Revista Diario

Primera impresión

Publicado el 01 marzo 2010 por Irenemalara
Primera impresión

El profesor de español, Lázaro Ramírez, tenía una vida bien agendada. Se levantaba a la seis de la mañana, tomaba una ducha fría, ordenaba sus papeles, bebía su café sin azúcar y sin leche y, según la intención del día, vestía el traje correspondiente. Si sus alumnos lo veían entrar al liceo con el traje gris era porque ese día leerían un autor consagrado. Si era negro era porque tendrían prueba sorpresa. Y si era marrón, como casi siempre sucedía, los atomizaría con reglas gramaticales.

Era el supremo modelo de sus colegas y la suprema amenaza de sus alumnos. La enseñanza era su vida y las horas que no pasaba en el liceo las combatía leyendo o comprando más libros o maquinando nuevas formas para romperles la cabeza a los muchachos.

Pero, a fin de cuentas, el profesor Ramírez era un buen hombre.

Un buen hombre al que le sucedió una gran desgracia: se enamoró.

Y como el amor no era un ladrillo que pudiera entrar en el más mínimo resquicio de su elaborada estructura de carrera, su vida se desmoronó. Pronto se le comenzaron a entrevar los versos de Bécquer con los de Benedetti, las frases con las oraciones y los verbos con los adverbios. Y entonces aconteció el peor sacrilegio de todos: un alumno le corrigió una falta de ortografía. Fue ahí que decidió remendar esa situación tan lamentable.

La receptora de esos sentimientos tan confusos era una mujer coqueta, de mejillas prominentes, ojos celestes, cabellos de miel y fanática de Corín Tellado. Se trataba de la cantinera del liceo. De ahí que el otro gran problema del pobre profesor fue su repentino aumento de peso. Pero, si bien el pobre hombre iba todos los días a la cantina por sus tres desayunos, sus dos almuerzos y sus cuatro meriendas, de entre toda su gama de vocabulario de nivel literario no encontraba el justo para finalmente presentarse.

Porque el profesor Ramírez creía que las primeras palabras que pronunciara serían cruciales y marcarían su destino amoroso. En primera instancia pensó dedicarle un poema de Neruda pero inventar poemas rosados cualquiera podía y tampoco demostraba del todo su genio. También pensó en impresionarla con un ensayo sobre sintaxis pero eso no dejaría en claro su sensibilidad.

Sufrió ese gran dilema por unos cuantos días hasta que, de entre todo su armamento gramatical, encontró una sola oración que, según él, contenía toda su inteligencia, sentimentalismo y galantería.

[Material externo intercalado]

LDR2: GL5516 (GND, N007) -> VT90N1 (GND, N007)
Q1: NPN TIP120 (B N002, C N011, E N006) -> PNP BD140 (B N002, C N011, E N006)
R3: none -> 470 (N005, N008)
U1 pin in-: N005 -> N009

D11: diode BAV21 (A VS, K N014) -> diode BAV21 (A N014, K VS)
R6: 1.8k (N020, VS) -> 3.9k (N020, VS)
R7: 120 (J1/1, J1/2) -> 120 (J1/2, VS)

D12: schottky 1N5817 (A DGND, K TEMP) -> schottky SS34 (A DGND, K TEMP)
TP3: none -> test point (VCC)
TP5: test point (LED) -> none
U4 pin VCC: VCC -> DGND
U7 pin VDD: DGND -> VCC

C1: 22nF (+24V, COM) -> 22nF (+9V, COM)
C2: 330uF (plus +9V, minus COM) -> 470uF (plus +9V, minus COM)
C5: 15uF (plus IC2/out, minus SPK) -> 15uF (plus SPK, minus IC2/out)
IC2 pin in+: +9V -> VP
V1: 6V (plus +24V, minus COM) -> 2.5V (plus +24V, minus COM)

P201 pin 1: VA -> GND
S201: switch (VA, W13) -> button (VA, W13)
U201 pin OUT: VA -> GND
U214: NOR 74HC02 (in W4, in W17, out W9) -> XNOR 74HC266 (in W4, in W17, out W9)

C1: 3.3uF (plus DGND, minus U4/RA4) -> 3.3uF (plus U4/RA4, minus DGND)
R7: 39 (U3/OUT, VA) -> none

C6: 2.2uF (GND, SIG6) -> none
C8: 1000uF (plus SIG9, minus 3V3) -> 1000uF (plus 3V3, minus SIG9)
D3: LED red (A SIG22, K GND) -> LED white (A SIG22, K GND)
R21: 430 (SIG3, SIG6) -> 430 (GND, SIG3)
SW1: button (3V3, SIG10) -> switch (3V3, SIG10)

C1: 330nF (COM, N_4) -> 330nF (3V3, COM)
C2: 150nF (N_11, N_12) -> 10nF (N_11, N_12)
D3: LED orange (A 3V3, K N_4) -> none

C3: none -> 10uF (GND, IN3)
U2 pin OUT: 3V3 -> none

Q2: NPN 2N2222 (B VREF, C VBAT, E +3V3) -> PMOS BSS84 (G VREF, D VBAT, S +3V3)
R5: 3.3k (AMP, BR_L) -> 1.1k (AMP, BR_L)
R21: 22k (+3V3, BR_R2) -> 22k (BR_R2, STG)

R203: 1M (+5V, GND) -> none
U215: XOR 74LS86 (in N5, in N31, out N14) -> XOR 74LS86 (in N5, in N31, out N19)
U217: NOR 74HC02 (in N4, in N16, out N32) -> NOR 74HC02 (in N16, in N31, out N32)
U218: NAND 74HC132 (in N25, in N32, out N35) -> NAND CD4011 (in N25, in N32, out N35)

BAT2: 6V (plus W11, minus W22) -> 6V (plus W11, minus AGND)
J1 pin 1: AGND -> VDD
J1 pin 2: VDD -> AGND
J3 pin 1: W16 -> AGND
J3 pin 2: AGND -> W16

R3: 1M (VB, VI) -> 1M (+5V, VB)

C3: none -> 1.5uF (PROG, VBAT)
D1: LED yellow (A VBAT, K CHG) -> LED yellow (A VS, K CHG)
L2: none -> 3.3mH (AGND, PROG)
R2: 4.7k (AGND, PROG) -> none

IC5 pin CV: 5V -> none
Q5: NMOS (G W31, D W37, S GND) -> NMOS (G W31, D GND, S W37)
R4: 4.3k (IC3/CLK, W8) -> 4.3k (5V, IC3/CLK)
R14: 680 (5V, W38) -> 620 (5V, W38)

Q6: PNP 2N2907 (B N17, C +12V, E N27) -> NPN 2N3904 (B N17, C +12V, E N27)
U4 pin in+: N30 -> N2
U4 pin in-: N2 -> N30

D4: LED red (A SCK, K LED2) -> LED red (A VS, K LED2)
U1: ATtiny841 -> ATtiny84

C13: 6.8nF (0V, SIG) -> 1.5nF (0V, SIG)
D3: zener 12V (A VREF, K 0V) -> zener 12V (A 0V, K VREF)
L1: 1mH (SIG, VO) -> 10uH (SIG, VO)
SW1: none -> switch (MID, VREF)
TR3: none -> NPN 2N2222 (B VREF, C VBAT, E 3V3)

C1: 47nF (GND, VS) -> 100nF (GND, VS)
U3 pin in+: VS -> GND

El día de la verdad se apareció con un nuevo traje verde que desestabilizó a toda la institución. ¿Verde de qué? ¿De vida? ¿De esperanza? ¿De putrefacción? Mientras los alumnos y demás docentes lo vieron desfilar estupefactos cual orgulloso quijote desde la entrada del liceo hasta la cantina, se preguntaron seriamente si el fin del mundo no estaría cerca.

Ya frente al mostrador, la cantinera lo recibió con una de sus acostumbradas y plácidas sonrisas mientras quitaba la vista, de mala gana, de su Corín Tellado. El profesor se paró decidido como si fuera a enfrentar una docena de molinos y, al tiempo que terminaba de ajustarse la nueva corbata esmeralda, pronunció la tan preparada y exacta declaración:

-Querida cantinera, yo soy el objeto directo de su núcleo verbal.

De ahí en más, el profesor Ramírez se murió de hambre.